US Secretary of Defense Pete Hegseth is facing mounting scrutiny after insisting he never saw survivors from a September 2 military strike in the Caribbean Sea before a second, deadly attack that legal experts say may constitute a war crime.
Speaking at a White House Cabinet meeting on Tuesday, Hegseth said he watched the first strike on an alleged drug-smuggling vessel “in real-time”, but did not witness the follow-up attack that killed two people clinging to the wreckage.
“As you can imagine, at the Department of War, we’ve got a lot of things to do, so I didn’t stick around… I moved on to my next meeting,” he said, using the Trump administration’s rebranded name for the Pentagon.
Hegseth maintained that the scene was obscured.
“I did not personally see survivors,” he said. “This is called the fog of war.”
He defended Admiral Frank Bradley, the special operations commander who ordered the second strike, calling his decision “the right call” to “eliminate the threat”.

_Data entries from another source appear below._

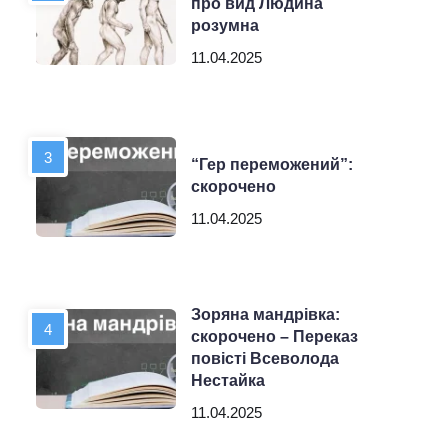
про вид Людина
розумна
11.04.2025
“Гер переможений”:
скорочено
11.04.2025
Зоряна мандрівка:
скорочено – Переказ
повісті Всеволода
Нестайка
11.04.2025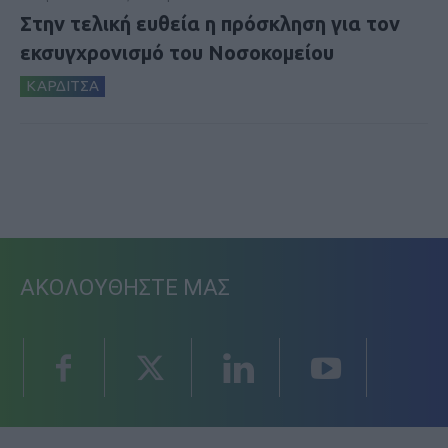
Στην τελική ευθεία η πρόσκληση για τον
εκσυγχρονισμό του Νοσοκομείου
ΚΑΡΔΙΤΣΑ
ΑΚΟΛΟΥΘΗΣΤΕ ΜΑΣ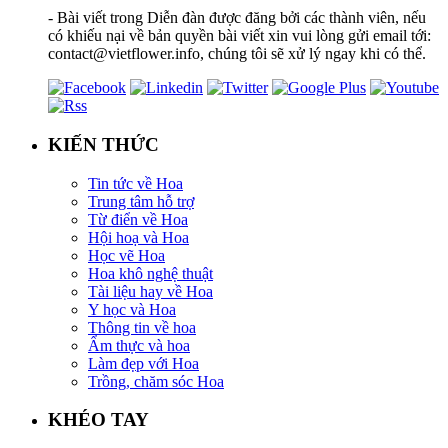
- Bài viết trong Diễn đàn được đăng bởi các thành viên, nếu
có khiếu nại về bản quyền bài viết xin vui lòng gửi email tới:
contact@vietflower.info, chúng tôi sẽ xử lý ngay khi có thể.
KIẾN THỨC
Tin tức về Hoa
Trung tâm hỗ trợ
Từ điển về Hoa
Hội hoạ và Hoa
Học vẽ Hoa
Hoa khô nghệ thuật
Tài liệu hay về Hoa
Y học và Hoa
Thông tin về hoa
Ẩm thực và hoa
Làm đẹp với Hoa
Trồng, chăm sóc Hoa
KHÉO TAY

But pressure for accountability is now expanding by the day.
Democratic lawmakers and legal scholars say the double-tap strike violates international law. US Senator Chris Van Hollen, referencing Hegseth’s former career as a Fox News host, posted:
“Secretary Talk Show Host may have been experiencing the ‘fog of war,’ but that doesn’t change the fact that this was an extrajudicial killing amounting to murder or a war crime… Pete Hegseth is unfit to serve. He must resign.”
The Washington Post reported that commanders ordered the second strike to comply with Hegseth’s directive that “no one be left alive”. The defense chief blasted the report as “fake news”, “fabricated”, and “inflammatory”.
Still, the Pentagon’s own manual explicitly calls orders to fire on shipwrecked survivors “clearly illegal”.
The deadly operation was part of the Trump administration’s sweeping anti-narcotics military campaign, which has already struck at least 22 vessels across the Caribbean and Eastern Pacific. At least 83 people have been killed, many with no publicly disclosed evidence linking them to drug trafficking, cartel activity, or any effort to reach the United States.
Legal experts warn that the US is now running an off-the-books killing program under the banner of drug interdiction, with almost none of the transparency required by domestic or international law.